##### Supplied records #####

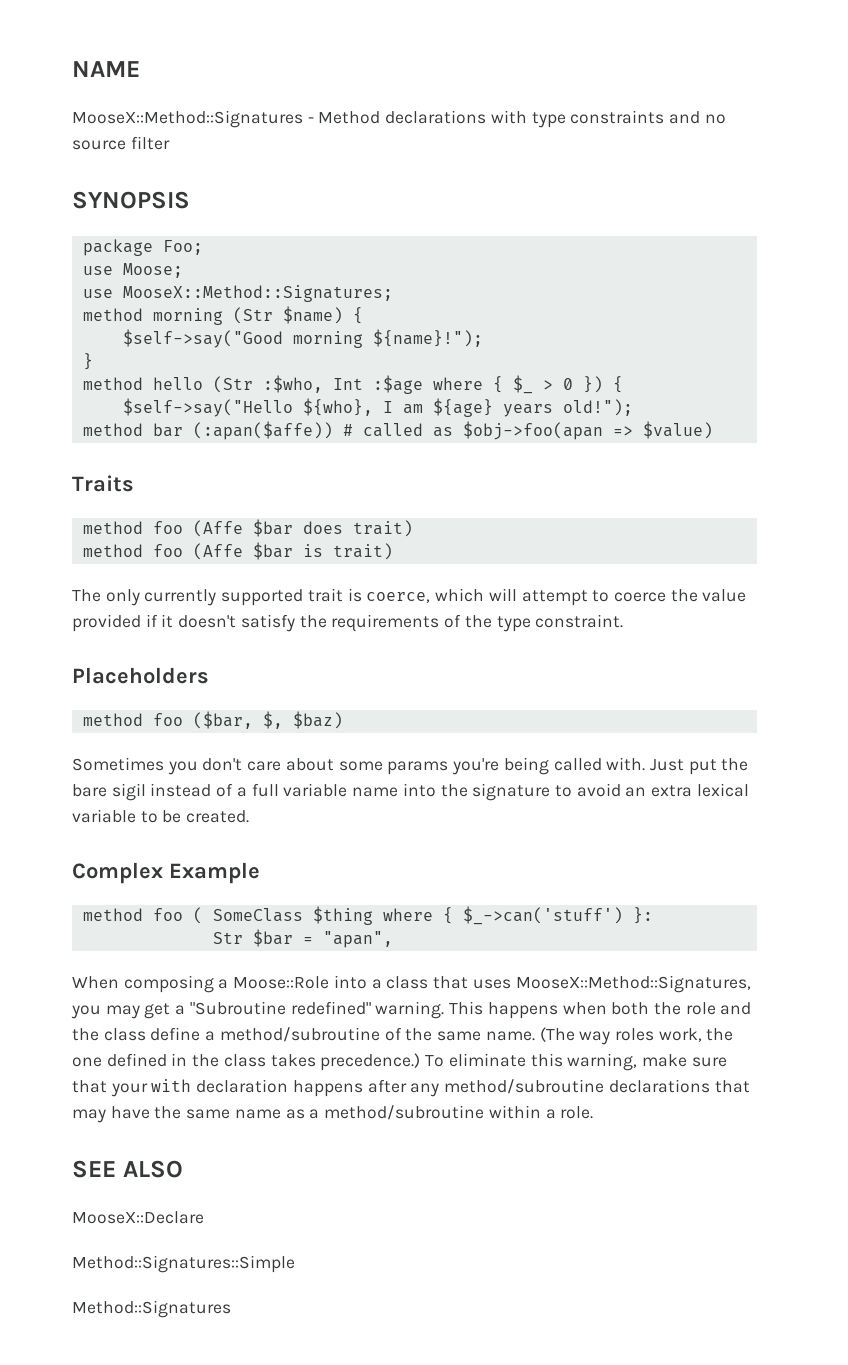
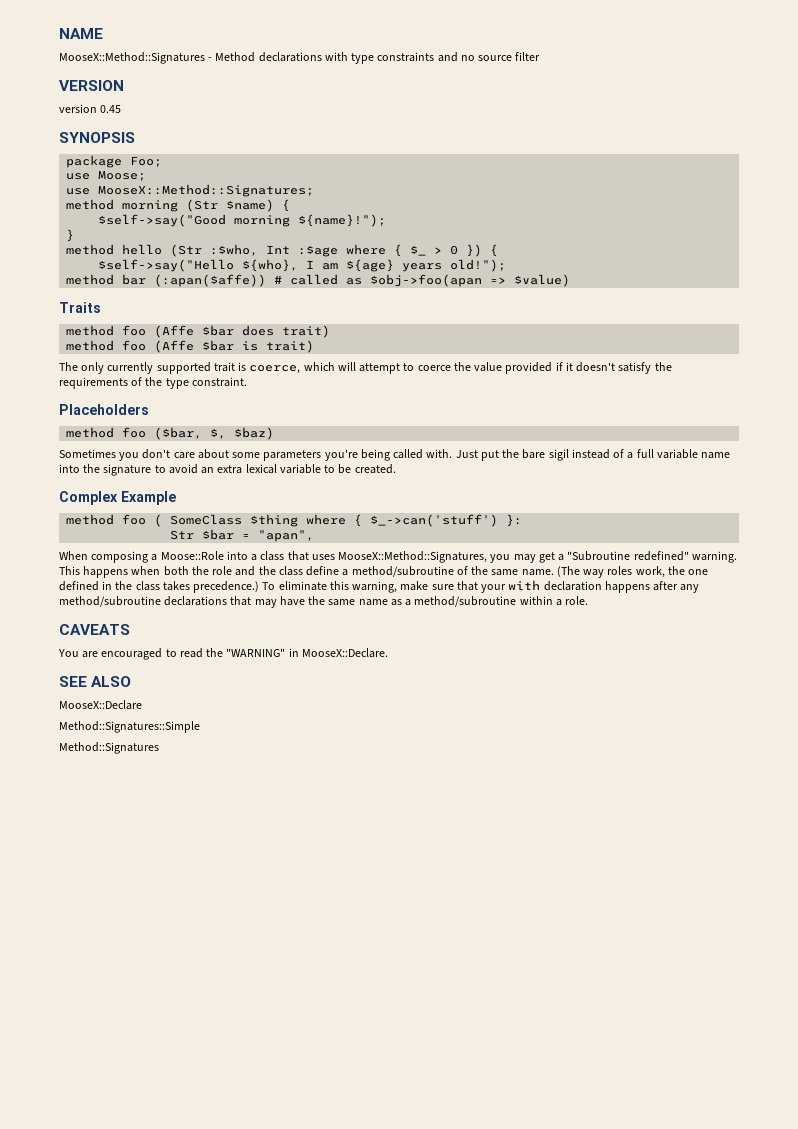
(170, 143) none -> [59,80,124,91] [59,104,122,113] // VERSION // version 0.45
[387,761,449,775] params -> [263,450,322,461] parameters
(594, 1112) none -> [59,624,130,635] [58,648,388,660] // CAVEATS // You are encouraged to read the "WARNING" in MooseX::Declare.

#####
##### Supplied records #####

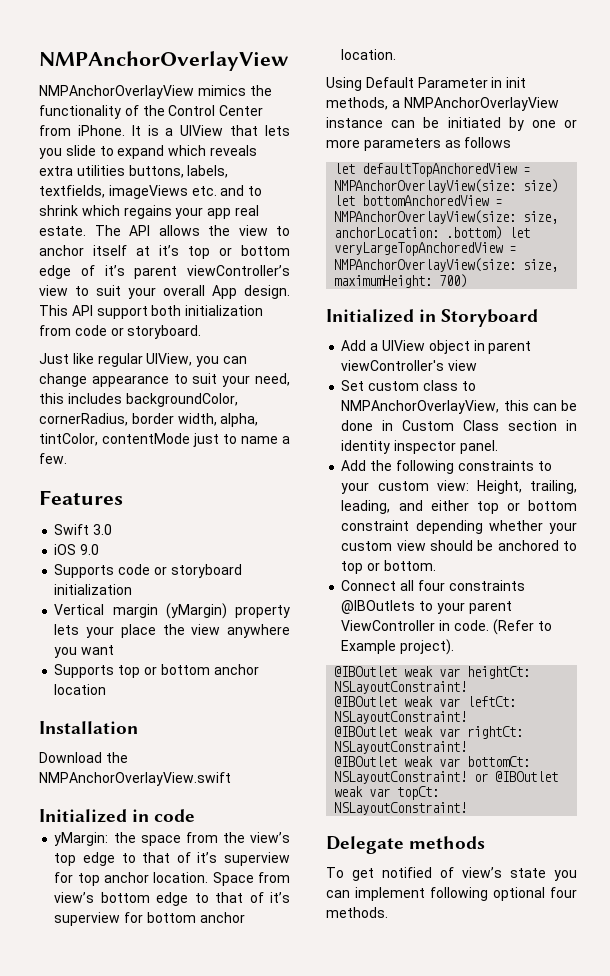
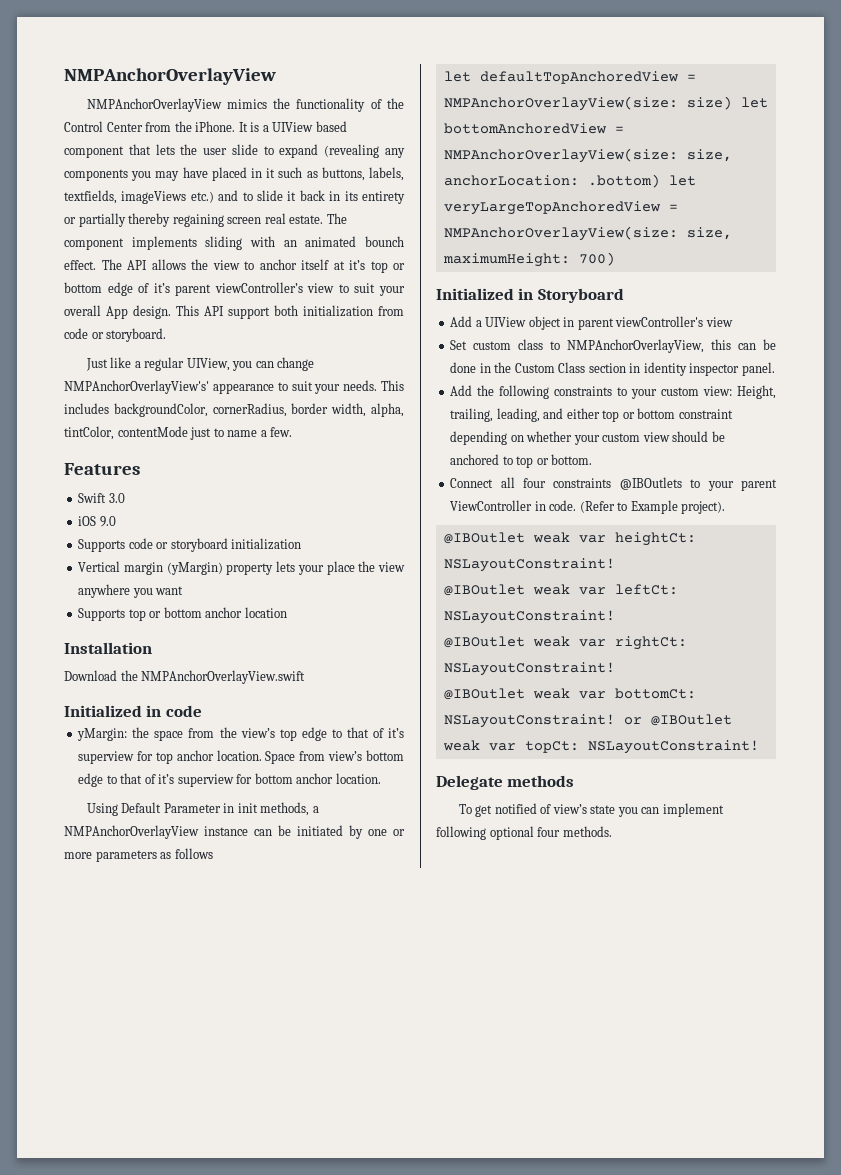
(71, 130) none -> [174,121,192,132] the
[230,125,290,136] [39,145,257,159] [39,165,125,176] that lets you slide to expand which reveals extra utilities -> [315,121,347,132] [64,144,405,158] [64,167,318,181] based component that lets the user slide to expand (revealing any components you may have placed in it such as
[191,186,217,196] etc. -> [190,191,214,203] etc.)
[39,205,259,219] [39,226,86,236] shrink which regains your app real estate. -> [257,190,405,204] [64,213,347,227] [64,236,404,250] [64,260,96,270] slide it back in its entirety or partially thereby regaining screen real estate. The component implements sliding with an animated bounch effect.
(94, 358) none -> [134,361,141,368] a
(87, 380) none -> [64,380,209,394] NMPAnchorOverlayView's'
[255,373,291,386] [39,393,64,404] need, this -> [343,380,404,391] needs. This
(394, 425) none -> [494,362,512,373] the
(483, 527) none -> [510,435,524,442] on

#####

Work to complete
Both the line containing "(394, 425) none -> [494,362,512,373] the" and the line containing "(483, 527) none -> [510,435,524,442] on" belong in the answer. Print them and every line above that falls between them exactly, and no others.

Response to the task
(394, 425) none -> [494,362,512,373] the
(483, 527) none -> [510,435,524,442] on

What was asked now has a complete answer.